Despite the expenses, Field Trip is growing quickly, planning to offer ketamine treatments at 20 clinics in the U.S. by early next year, essentially setting itself up to be a huge player in an industry that, for the most part, doesn’t yet exist.

The future of psychedelics is also uncertain overall. While the U.S. government has recently begun to support and review research surrounding the potential of psychedelic medicine, there’s no telling if psychedelic drugs will follow cannabis, becoming widely decriminalized and legalized, or if the current standards will remain in place.

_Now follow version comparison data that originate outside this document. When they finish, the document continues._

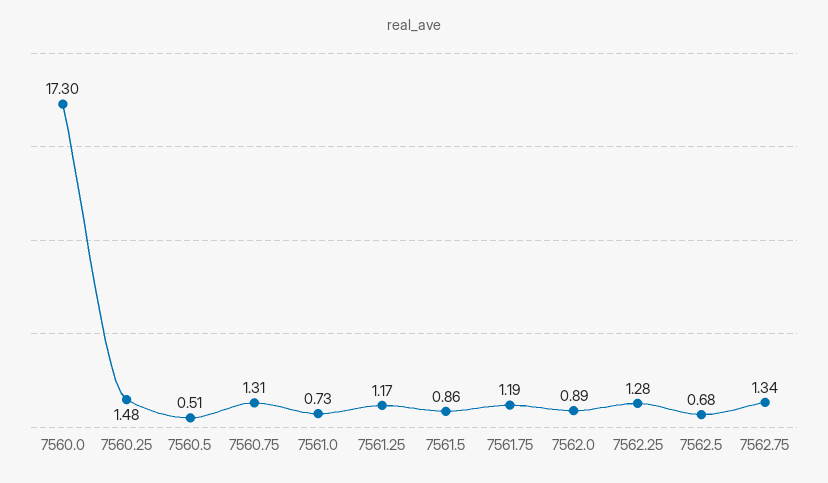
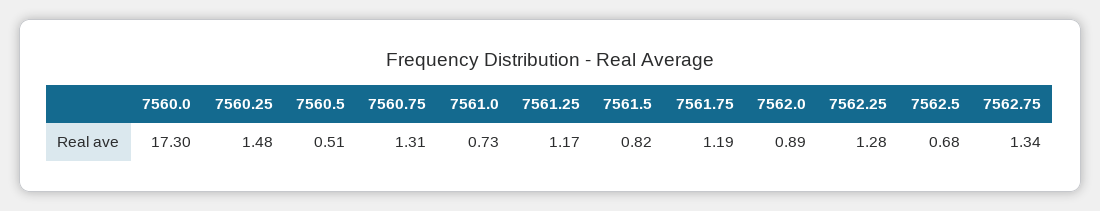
7561.5: 0.86 -> 0.82

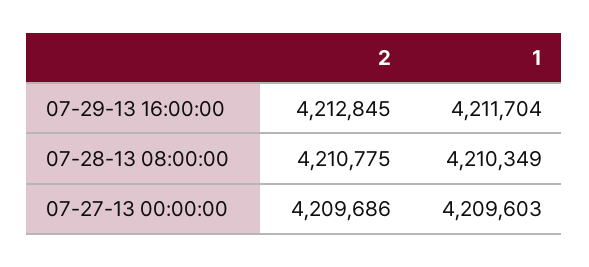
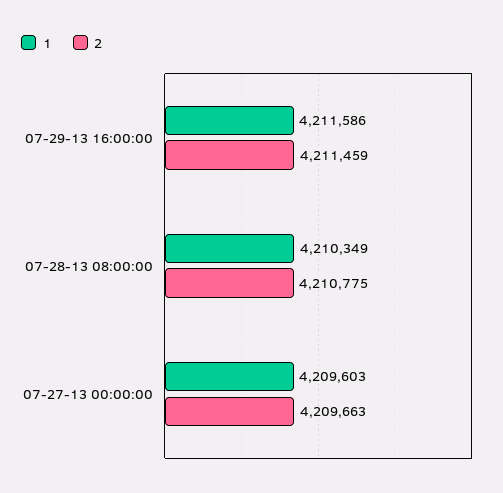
2, 07-29-13 16:00:00: 4212845 -> 4211459
1, 07-29-13 16:00:00: 4211704 -> 4211586
2, 07-27-13 00:00:00: 4209686 -> 4209663

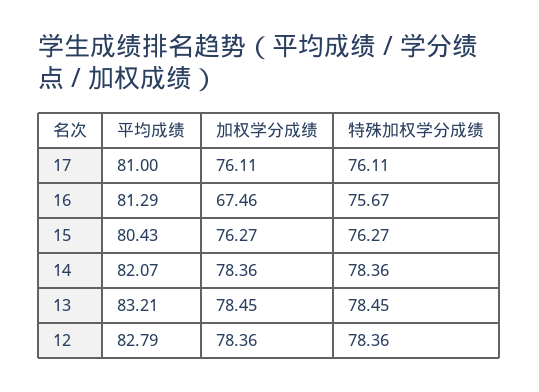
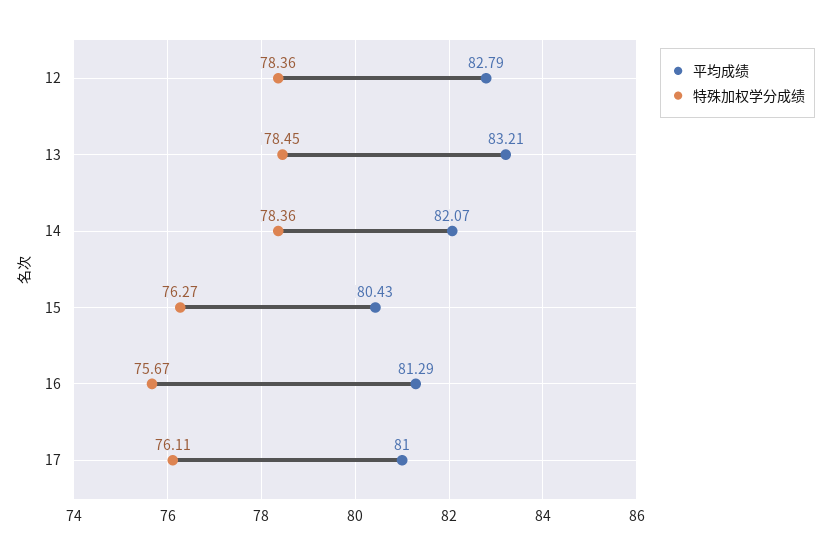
加权学分成绩, 17: 76.11 -> none
加权学分成绩, 16: 67.46 -> none
加权学分成绩, 15: 76.27 -> none
加权学分成绩, 14: 78.36 -> none
加权学分成绩, 13: 78.45 -> none
加权学分成绩, 12: 78.36 -> none

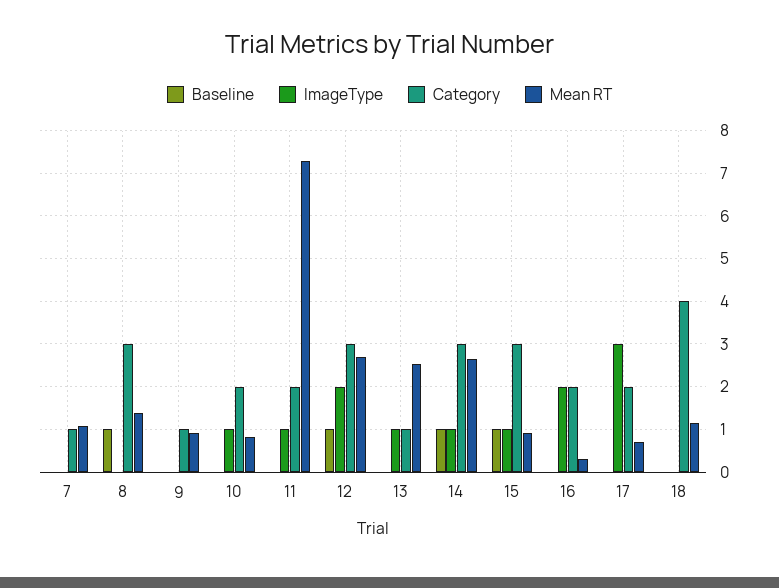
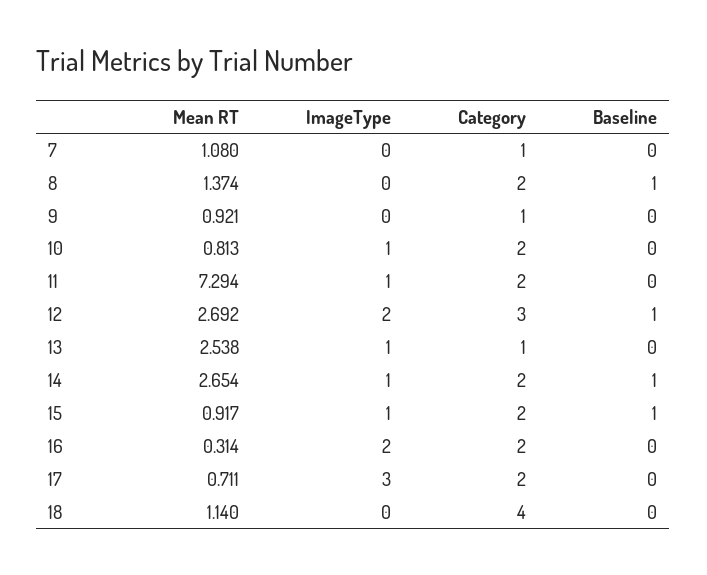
Category, 8: 3 -> 2
Category, 14: 3 -> 2
Category, 15: 3 -> 2

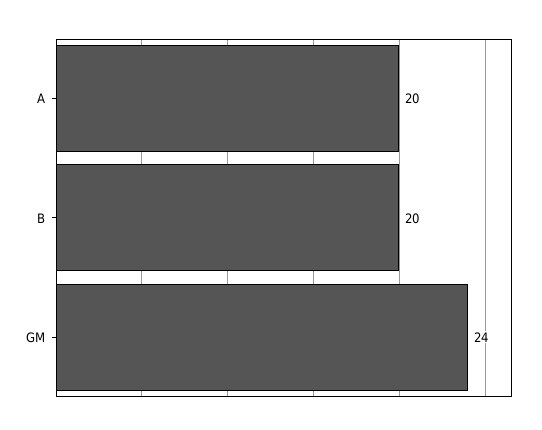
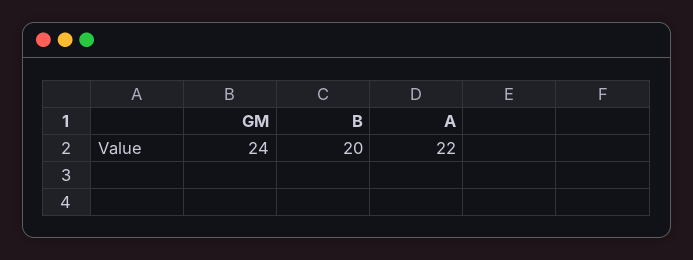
A: 20 -> 22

Though, just in the past several years, the United States has seen a number of significant reforms across the country: Seattle just became the largest city in the country to decriminalize a range of psychedelics—including psilocybin mushrooms, ibogaine, ayahuasca and non-peyote-derived mescaline.

The Washington city joined Denver, which became the first city to decriminalize psilocybin mushrooms in 2019, along with Oakland and Santa Cruz, California; Washington DC and Somerville and Cambridge, Massachusetts; and the entire state of Oregon, which is the first state to decriminalize psilocybin and legalize it for therapeutic use.

One Field Trip patient, Chase Chewning, opened up about his two ketamine sessions, saying that he was “profoundly closer” to finding resolution with his PTSD and working toward better mental health, following his experiences at a Los Angeles clinic.“This is really the most promising development in mental health care to come along, literally, in many decades. And that’s one reason why you don’t want a few companies controlling it,” Mason Marks, a project lead at Harvard Law’s Petrie-Flom Center who focuses on psychedelics regulation, told Vox.